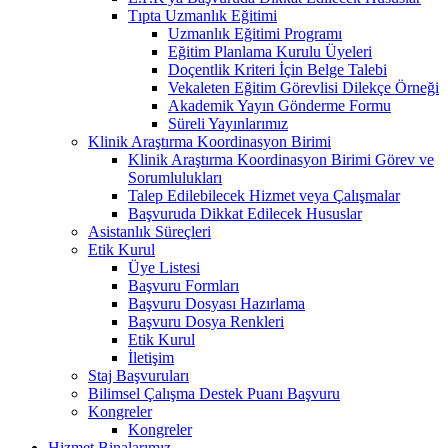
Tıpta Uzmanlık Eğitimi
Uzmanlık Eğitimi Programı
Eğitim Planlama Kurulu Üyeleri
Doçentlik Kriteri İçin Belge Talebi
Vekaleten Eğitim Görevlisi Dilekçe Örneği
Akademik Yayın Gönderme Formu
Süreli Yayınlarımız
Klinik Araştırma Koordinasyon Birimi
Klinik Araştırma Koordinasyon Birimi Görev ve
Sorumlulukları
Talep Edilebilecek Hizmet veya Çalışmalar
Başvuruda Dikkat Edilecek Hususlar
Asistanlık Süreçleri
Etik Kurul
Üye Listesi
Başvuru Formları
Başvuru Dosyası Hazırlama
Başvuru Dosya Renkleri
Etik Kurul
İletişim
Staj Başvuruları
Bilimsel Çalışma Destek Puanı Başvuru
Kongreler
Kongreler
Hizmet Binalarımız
---
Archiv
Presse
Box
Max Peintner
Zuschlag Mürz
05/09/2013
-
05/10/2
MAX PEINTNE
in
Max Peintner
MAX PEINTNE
---
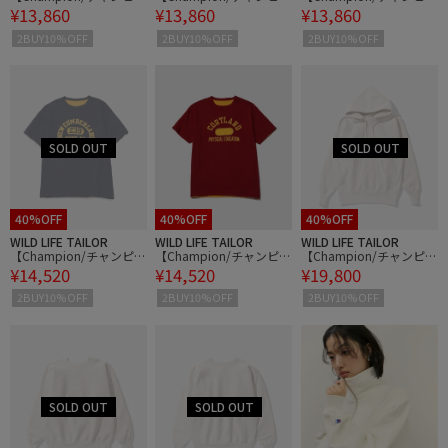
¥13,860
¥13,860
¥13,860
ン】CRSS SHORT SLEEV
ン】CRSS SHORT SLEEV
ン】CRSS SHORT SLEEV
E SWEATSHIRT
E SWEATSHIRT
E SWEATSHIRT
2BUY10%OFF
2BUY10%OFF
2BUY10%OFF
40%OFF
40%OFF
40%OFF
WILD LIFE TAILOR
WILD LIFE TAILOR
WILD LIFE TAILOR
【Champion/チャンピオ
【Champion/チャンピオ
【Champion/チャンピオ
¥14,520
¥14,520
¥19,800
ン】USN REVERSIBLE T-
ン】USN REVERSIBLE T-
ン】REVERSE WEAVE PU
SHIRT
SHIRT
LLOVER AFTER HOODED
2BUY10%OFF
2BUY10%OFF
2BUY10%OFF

--- TASK TO COMPLETE ---
Return only the part of the records above that opens with the line containing "Tıpta Uzmanlık Eğitimi" and closes with the line containing "Hizmet Binalarımız", ends included.

--- RESPONSE BOX ---
Tıpta Uzmanlık Eğitimi
Uzmanlık Eğitimi Programı
Eğitim Planlama Kurulu Üyeleri
Doçentlik Kriteri İçin Belge Talebi
Vekaleten Eğitim Görevlisi Dilekçe Örneği
Akademik Yayın Gönderme Formu
Süreli Yayınlarımız
Klinik Araştırma Koordinasyon Birimi
Klinik Araştırma Koordinasyon Birimi Görev ve
Sorumlulukları
Talep Edilebilecek Hizmet veya Çalışmalar
Başvuruda Dikkat Edilecek Hususlar
Asistanlık Süreçleri
Etik Kurul
Üye Listesi
Başvuru Formları
Başvuru Dosyası Hazırlama
Başvuru Dosya Renkleri
Etik Kurul
İletişim
Staj Başvuruları
Bilimsel Çalışma Destek Puanı Başvuru
Kongreler
Kongreler
Hizmet Binalarımız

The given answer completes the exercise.